От одной этой мысли мурашки бежали по коже.
Перри тем временем рассеянно глазел из открытого окна на крыши, трубы и кирпичные стены домов; на каминную трубу опустилась, пронзительно крикнув, чайка. Ветер донес с берега обрывок исполняемого военным оркестром марша “Полковник Буги”. Он забарабанил пальцами по подоконнику. Будь мое потрясение и восхищение перспективой долгожданной встречи не так велико, я бы, возможно, заметила, что Перри обеспокоен, и тогда, вероятно, и у меня закрались бы сомнения в теплоте предстоящего приема. Но в тот момент я не могла об этом думать. В уборной было тепло и душно, у нас вспотело под мышками. Неожиданно мне захотелось писать.
Старое здание содрогнулось от могучего шквала аплодисментов, и стоило им утихнуть — скорее, чем мы представляли, — не дав нам времени подготовиться, будто перелетев со сцены в уборную на невидимых нитях, появился он.
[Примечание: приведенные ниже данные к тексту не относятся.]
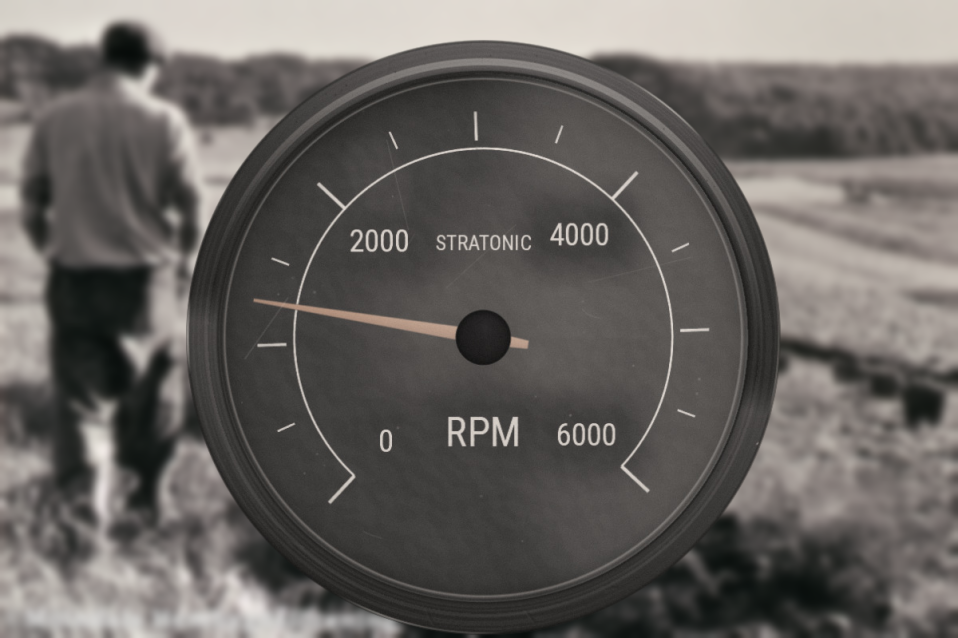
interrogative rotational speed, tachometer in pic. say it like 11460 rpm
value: 1250 rpm
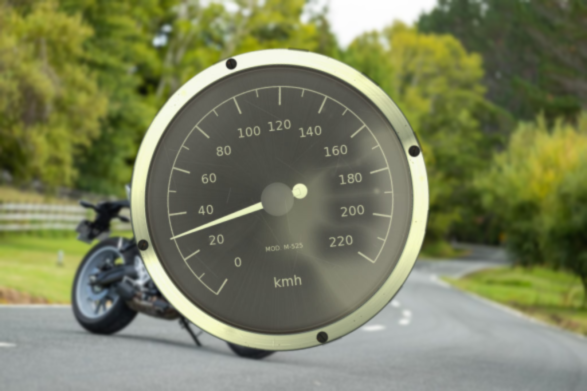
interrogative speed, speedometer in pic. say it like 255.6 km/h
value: 30 km/h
Он был высок, темноволос и прекрасен. Боже, как он был прекрасен в те дни. И — потрясающие ноги; такие ноги просто необходимы для Шекспира, особенно для его шотландских пьес: чтобы не выглядеть глупо в шотландской юбке, нужно иметь красивые икры. Уверена, что наши ноги, как и скулы, — от него.
При его появлении я, по правде, слегка обмочилась — совсем чуть-чуть, крошечное, совсем незаметное пятнышко на диване.
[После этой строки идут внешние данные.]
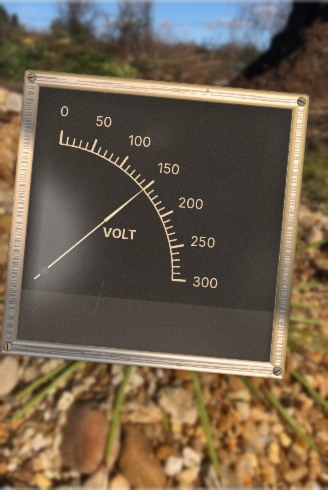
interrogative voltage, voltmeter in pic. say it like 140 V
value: 150 V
Какие глаза! Что за глаза у Мельхиора — страстные, темные, жаркие, как салон лондонского такси в войну. Ах, эти глаза...
Но эти самые глаза — залезающие в трусы, расстегивающие лифчики аж до самой галерки глаза — стали самым большим разочарованием, какое мне когда-либо прежде довелось испытать. Нет — ни прежде, ни после. Ни одно разочарование не сравнилось с этим. Потому что, не заметив нас, сияющих против воли, с не умеющими сдержать улыбку беспомощными ртами, эти глаза скользнули мимо.
Могу вас уверить, от его нежелания увидеть нас моя улыбка мгновенно погасла, да и Норина тоже. Глаза отца прошли сквозь нас, не задевая, и остановились на Перри.
— Перигрин! — воскликнул он.
От его голоса у меня до сих пор мурашки по спине бегут. Порой он появляется в телерекламе, набивая табаком трубку: “Богатый, глубокий, благоуханный...”. Вот именно.
Приветствуя Перри — только его одного, — он распростер объятья.
— Перигрин, как здорово, что ты зашел.
И затем — и только затем — нам перепала крупица его внимания, прострелившая навылет оба наши сердца.
— И привел своих прелестных дочурок!
Хоть я и знаю, что все было не так, в памяти осталось, будто в этот момент Перигрин сгреб нас в объятья. Когда отец отрекся от нас, Перигрин, широко раскинув руки как крылья, ухватил нас, сироток, и притянул к себе так крепко, что мы вжались в его жилет, поцарапав щеки о пуговицы подтяжек. Или, может, он затолкал нас в карманы пиджака. Или глубоко под рубашку, к мягкому, теплому брюху, чтобы утешить нас убаюкивающим стуком своего сердца. А потом — алле-гоп! Спасая нас, он сделал обратное сальто и вылетел из окна. Но вообще-то я знаю, что придумала и сальто, и полет.
На самом же деле он раскрыл нам объятья, и, всхлипывая, мы укрылись в них.
— Мудрое дитя знает отца своего{61}, — прошипел Перигрин голосом, напоминающим предостережение гадалки, — но еще мудрее отец, который знает свое дитя{62}.
И захлопнул за нами дверь. За необласканными, неприголубленными, хуже, чем непризнанными. У нас глаза и до этого уже были на мокром месте, а тут мы и вовсе разревелись! Рыдая, мы брели не разбирая дороги, но в конце концов очутились опять на пляже и были переданы из рук Перри в мощные длани бабушки Шанс, которая вытерла нам глаза и послала Нашу Син в ближайшее кафе за горячим чайником; чтобы подкрепиться, мы выпили немного чая с кремовым пирожным, которое Перри, пытаясь нас рассмешить, извлек в облаке талька из бабушкиного корсажа. Не желая его огорчать, мы как смогли улыбнулись и, чтобы отвлечься, принялись за еду, но, уверяю вас, без всякого аппетита.